THE PROBLEM: An exact copy of all the data is needed, with every picture left out.

┌─ INPUT FOR THIS TASK

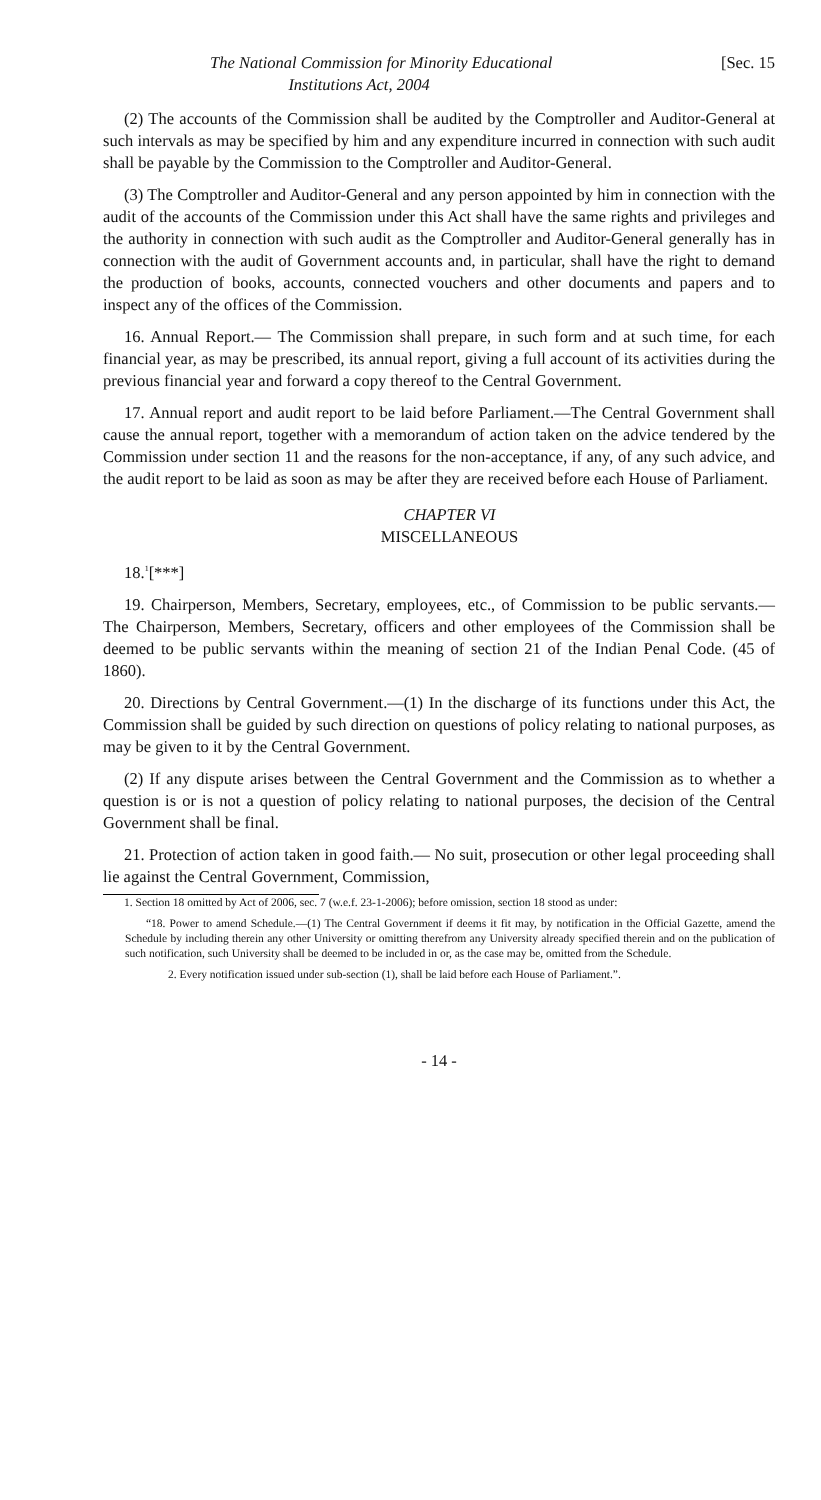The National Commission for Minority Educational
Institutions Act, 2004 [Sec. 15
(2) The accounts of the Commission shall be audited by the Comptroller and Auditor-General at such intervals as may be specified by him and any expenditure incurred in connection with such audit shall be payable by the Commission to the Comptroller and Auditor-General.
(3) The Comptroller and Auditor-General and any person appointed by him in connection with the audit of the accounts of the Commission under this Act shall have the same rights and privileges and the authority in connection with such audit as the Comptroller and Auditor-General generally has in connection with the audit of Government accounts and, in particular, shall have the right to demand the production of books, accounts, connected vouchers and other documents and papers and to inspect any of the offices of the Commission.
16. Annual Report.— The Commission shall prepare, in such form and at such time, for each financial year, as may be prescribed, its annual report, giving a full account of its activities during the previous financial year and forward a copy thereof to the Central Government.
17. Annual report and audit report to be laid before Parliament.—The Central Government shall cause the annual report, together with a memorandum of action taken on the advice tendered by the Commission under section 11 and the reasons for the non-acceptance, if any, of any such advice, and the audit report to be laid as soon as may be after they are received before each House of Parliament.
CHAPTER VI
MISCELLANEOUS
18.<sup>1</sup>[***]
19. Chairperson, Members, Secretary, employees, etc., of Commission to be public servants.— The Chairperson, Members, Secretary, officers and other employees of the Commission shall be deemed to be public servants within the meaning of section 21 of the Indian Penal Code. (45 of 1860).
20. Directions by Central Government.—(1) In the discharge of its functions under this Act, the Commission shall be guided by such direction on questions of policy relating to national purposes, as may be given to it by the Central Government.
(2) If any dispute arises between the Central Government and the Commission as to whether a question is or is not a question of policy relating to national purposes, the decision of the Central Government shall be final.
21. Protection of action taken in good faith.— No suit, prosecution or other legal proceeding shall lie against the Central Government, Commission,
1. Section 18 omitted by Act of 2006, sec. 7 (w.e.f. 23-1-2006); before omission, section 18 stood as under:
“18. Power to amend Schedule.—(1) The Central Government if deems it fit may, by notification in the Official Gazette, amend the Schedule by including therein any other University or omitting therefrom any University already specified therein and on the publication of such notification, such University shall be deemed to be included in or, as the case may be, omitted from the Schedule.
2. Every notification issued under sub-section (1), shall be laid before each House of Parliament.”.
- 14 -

└─

EXPECTED ANSWER:
The National Commission for Minority Educational
Institutions Act, 2004 [Sec. 15
(2) The accounts of the Commission shall be audited by the Comptroller and Auditor-General at such intervals as may be specified by him and any expenditure incurred in connection with such audit shall be payable by the Commission to the Comptroller and Auditor-General.
(3) The Comptroller and Auditor-General and any person appointed by him in connection with the audit of the accounts of the Commission under this Act shall have the same rights and privileges and the authority in connection with such audit as the Comptroller and Auditor-General generally has in connection with the audit of Government accounts and, in particular, shall have the right to demand the production of books, accounts, connected vouchers and other documents and papers and to inspect any of the offices of the Commission.
16. Annual Report.— The Commission shall prepare, in such form and at such time, for each financial year, as may be prescribed, its annual report, giving a full account of its activities during the previous financial year and forward a copy thereof to the Central Government.
17. Annual report and audit report to be laid before Parliament.—The Central Government shall cause the annual report, together with a memorandum of action taken on the advice tendered by the Commission under section 11 and the reasons for the non-acceptance, if any, of any such advice, and the audit report to be laid as soon as may be after they are received before each House of Parliament.
CHAPTER VI
MISCELLANEOUS
18.<sup>1</sup>[***]
19. Chairperson, Members, Secretary, employees, etc., of Commission to be public servants.— The Chairperson, Members, Secretary, officers and other employees of the Commission shall be deemed to be public servants within the meaning of section 21 of the Indian Penal Code. (45 of 1860).
20. Directions by Central Government.—(1) In the discharge of its functions under this Act, the Commission shall be guided by such direction on questions of policy relating to national purposes, as may be given to it by the Central Government.
(2) If any dispute arises between the Central Government and the Commission as to whether a question is or is not a question of policy relating to national purposes, the decision of the Central Government shall be final.
21. Protection of action taken in good faith.— No suit, prosecution or other legal proceeding shall lie against the Central Government, Commission,
1. Section 18 omitted by Act of 2006, sec. 7 (w.e.f. 23-1-2006); before omission, section 18 stood as under:
“18. Power to amend Schedule.—(1) The Central Government if deems it fit may, by notification in the Official Gazette, amend the Schedule by including therein any other University or omitting therefrom any University already specified therein and on the publication of such notification, such University shall be deemed to be included in or, as the case may be, omitted from the Schedule.
2. Every notification issued under sub-section (1), shall be laid before each House of Parliament.”.
- 14 -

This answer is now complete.